Posted on Fri 23 October 2015

the small print is never in your favor

Let us suppose that you, like approximately 1 75% of the US population, have a cellphone. And let us suppose that you use one of the big 4 wireless companies, Verizon, AT&T, Sprint and T-Mobile. VZW is expensive but has the most geographical coverage. T is a little less expensive and has almost as good coverage. SPR and TMO have good urban coverage, good highway coverage, not necessarily so great in rural areas, and are usually cheaper or have other compelling reasons for you to use them.

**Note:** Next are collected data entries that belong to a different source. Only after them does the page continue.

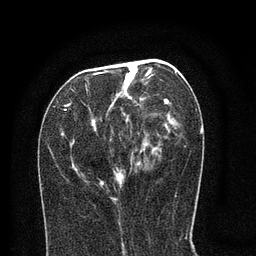
Breast MRI (dynamic contrast-enhanced), one axial slice; slice 34 of 80 in the series (ordered by position); cropped to one breast; dynamic contrast-enhanced series, time point 2 of 8 at this slice position (early post-contrast); 3 T; TE 2.1 ms, TR 5 ms; 2 mm slice thickness; 256 × 256 image matrix, field of view 160 × 160 mm. Female patient.
Annotated regions visible in this slice (semi-automatic segmentation, software-assisted and operator-edited):
- enhancing-tissue mask used for the functional tumour volume (all voxels passing the contrast-enhancement thresholds inside the analysis volume; usually the tumour): bounding box [x1, y1, x2, y2] px = [59, 64, 186, 200]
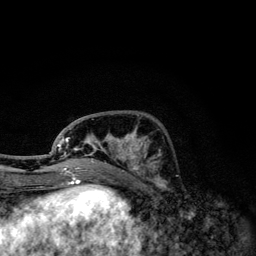
Breast MRI, one axial slice. Slice 44 of 134 in the series (ordered by position). Cropped to one breast. Dynamic contrast-enhanced series, time point 2 of 6 at this slice position (early post-contrast). 3 T. TE 4.2 ms, TR 7.9 ms. 1.2 mm slice thickness. 256 × 256 image matrix. Female patient.
Outlined on this slice (semi-automatically segmented with operator editing):
- enhancing-tissue mask used for the functional tumour volume (all voxels passing the contrast-enhancement thresholds inside the analysis volume; usually the tumour): bounding box <49,128,156,174> (left, top, right, bottom; pixels)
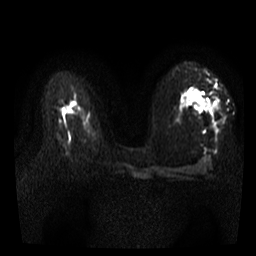
Breast MRI, one axial slice; position 20 of 35 along the scan axis; diffusion-weighted series; image 2 of 4 stored at this slice position (different b-values; order by instance number); 3 T; 5 mm slice thickness; 256 × 256 image matrix. Female patient.
Structures marked on this image (expert manual segmentation):
- tumour on diffusion-weighted imaging: bounding box (x1, y1, x2, y2) in pixels: (197, 102, 215, 109)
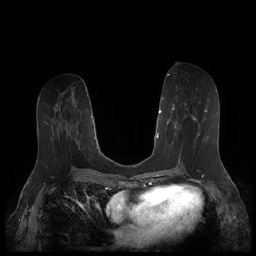
Breast MRI (dynamic contrast-enhanced), one axial slice. Position 86 of 252 along the scan axis. Dynamic contrast-enhanced series, time point 2 of 7 at this slice position (early post-contrast). 1.5 T. TE 1.9 ms, TR 4.1 ms. 0.8 mm slice thickness. 256 × 256 image matrix, field of view 340 × 340 mm. Female patient.
Structures marked on this image (semi-automatic segmentation, software-assisted and operator-edited):
- enhancing-tissue mask used for the functional tumour volume (all voxels passing the contrast-enhancement thresholds inside the analysis volume; usually the tumour): bounding box (x1, y1, x2, y2) in pixels: (167, 101, 207, 155)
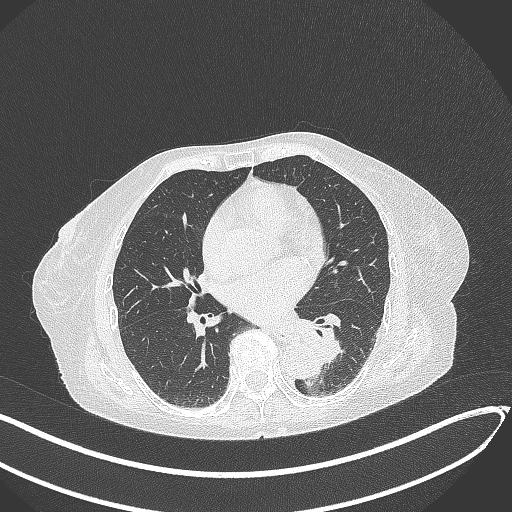
Chest CT, one axial slice; slice 115 of 324 in the series (ordered by position); reconstruction kernel B70f; 120 kVp; lung window (W 1500 / L -600 HU); 1 mm slice thickness; 512 × 512 image matrix. Female patient, age 82 years. Case-level facts recorded for this patient, not image findings: clinical TNM (as recorded): T1b N0 M1.
Outlined on this slice (bounding box drawn by a radiologist):
- lung tumour (recorded histology: adenocarcinoma): bounding box [x1, y1, x2, y2] px = [290, 314, 348, 364]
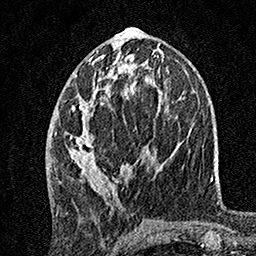
Breast MRI, one axial slice; position 67 of 160 along the scan axis; cropped to one breast; dynamic contrast-enhanced series, time point 2 of 7 at this slice position (early post-contrast); 1.5 T; TE 3.5 ms, TR 7.2 ms; 1 mm slice thickness; 256 × 256 image matrix, field of view 165 × 165 mm. Female patient.
Outlined on this slice (semi-automatic segmentation, software-assisted and operator-edited):
- enhancing-tissue mask used for the functional tumour volume (all voxels passing the contrast-enhancement thresholds inside the analysis volume; usually the tumour): bounding box <69,55,149,194> (left, top, right, bottom; pixels)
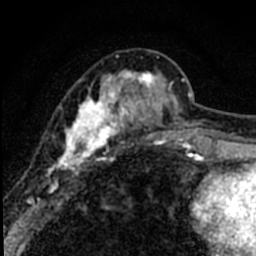
Breast MRI (dynamic contrast-enhanced), one axial slice. Position 26 of 80 along the scan axis. Cropped to one breast. Dynamic contrast-enhanced series, time point 2 of 8 at this slice position (early post-contrast). 1.5 T. TE 2.2 ms, TR 5.7 ms. 2 mm slice thickness. 256 × 256 image matrix, field of view 135 × 135 mm. Female patient.
Annotated regions visible in this slice (semi-automatically segmented with operator editing):
- enhancing-tissue mask used for the functional tumour volume (all voxels passing the contrast-enhancement thresholds inside the analysis volume; usually the tumour): box from (x=40, y=56) to (x=184, y=193) px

A year or two ago marked the transition from a classic era of pricing, in which your monthly cost was your monthly cost (modulo excessive usage charges - who can forget that Verizon can’t 2 do math?) including the costs of some number of minutes, some number of text messages, some amount of data, and of course the phone that you had picked out. The differences in phone pricing were largely covered by an initial charge, and all the rest was included as a standard hidden cost. If you ended your contract earlier than 24 months, you had to pay an ETF, an early termination fee, which was often $300 or more. This covered the residual cost of your phone, and usually a big profit on top.

The new paradigm is that you pay for your phone service each month, and then you have the choice of buying your phone at the beginning ($75 - 1000) or paying an upfront fee ($0 - 300) and leasing/buying it over 24 months with a monthly payment ($6 - 45). It’s flexible! You pay less up front, if you want! And there are no more ETFs.

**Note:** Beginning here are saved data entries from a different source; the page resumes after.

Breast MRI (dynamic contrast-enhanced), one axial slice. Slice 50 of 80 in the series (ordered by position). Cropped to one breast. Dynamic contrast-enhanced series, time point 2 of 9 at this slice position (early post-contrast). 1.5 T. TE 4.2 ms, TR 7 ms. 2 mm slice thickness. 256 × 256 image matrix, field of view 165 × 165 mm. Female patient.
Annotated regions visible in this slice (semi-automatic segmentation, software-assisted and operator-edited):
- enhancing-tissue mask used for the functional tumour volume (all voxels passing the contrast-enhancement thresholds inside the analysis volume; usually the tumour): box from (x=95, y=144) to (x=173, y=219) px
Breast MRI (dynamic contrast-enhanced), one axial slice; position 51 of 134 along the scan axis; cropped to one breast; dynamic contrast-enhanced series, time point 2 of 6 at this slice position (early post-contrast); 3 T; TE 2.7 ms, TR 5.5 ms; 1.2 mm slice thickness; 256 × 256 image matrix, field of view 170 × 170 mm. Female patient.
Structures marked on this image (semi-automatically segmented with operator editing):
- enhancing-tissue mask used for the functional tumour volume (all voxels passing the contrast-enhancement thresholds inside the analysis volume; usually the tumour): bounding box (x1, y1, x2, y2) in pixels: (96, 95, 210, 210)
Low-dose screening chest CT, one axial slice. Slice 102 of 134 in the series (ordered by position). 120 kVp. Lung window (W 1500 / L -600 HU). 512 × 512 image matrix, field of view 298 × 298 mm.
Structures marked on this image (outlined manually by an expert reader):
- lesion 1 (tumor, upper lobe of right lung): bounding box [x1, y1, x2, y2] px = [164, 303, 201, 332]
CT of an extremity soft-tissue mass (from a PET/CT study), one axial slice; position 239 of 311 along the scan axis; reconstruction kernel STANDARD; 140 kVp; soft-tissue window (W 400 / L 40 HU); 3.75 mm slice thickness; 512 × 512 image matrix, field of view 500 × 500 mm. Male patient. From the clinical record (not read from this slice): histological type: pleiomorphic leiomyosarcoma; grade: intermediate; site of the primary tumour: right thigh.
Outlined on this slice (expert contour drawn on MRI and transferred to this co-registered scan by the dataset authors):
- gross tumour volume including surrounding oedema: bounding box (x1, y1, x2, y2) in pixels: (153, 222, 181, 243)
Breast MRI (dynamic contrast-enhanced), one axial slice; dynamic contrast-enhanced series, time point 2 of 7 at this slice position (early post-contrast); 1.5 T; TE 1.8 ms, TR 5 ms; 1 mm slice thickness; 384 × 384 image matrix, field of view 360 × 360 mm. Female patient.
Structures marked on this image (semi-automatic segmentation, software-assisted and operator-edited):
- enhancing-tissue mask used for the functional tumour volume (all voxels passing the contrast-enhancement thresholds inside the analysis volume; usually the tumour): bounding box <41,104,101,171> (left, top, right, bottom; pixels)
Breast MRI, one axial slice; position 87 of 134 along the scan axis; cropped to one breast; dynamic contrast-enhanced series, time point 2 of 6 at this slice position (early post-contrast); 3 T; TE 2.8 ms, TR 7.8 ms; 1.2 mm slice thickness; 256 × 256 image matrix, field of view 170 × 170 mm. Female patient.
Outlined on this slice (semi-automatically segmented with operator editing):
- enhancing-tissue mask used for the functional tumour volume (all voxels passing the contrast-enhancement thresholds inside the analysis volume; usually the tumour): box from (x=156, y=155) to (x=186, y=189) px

Why are there no more ETFs? Because the lease/buy contract does not end simply because you are no longer getting service from the telco. Oh no. You stop paying for service, yes. You no longer receive service. You do not stop paying for the phone, because that is a separate contract.

Typically you are on the hook for the rest of the lease payments, and then you are done.

Sprint, however, has found a new way to be evil.

Sprint just sent me an ad for their latest, not-so-greatest phone. If you were to buy it outright, they want $700. If you lease it from them, they want $20 a month for 24 months: $480.

Here is the new fine print.

Early termination of lease/service: Remaining lease payments will be
due immediately, and requires device return or payment of purchase
option device price in lease.

Huh. So you pay all the lease payments no matter what, even if you return the device immediately. That’s not a lease. If I lease an apartment for 24 months, and in month 16 I break the lease and my landlord agrees to let me out of it, I don’t pay 8 months of rent while I’m not in the apartment. If I had to do that, I wouldn’t call that terminating the lease. I would call it, specifically, not terminating the lease.

OK. And what is the third option?

Upon completion of 24 mo. term, customer can continue to pay
monthly lease amount, purchase or return the device.

Yes, if you don’t notice, Sprint will continue billing you $20/month forever.

Charming behavior. I bet the other telcos do it, too.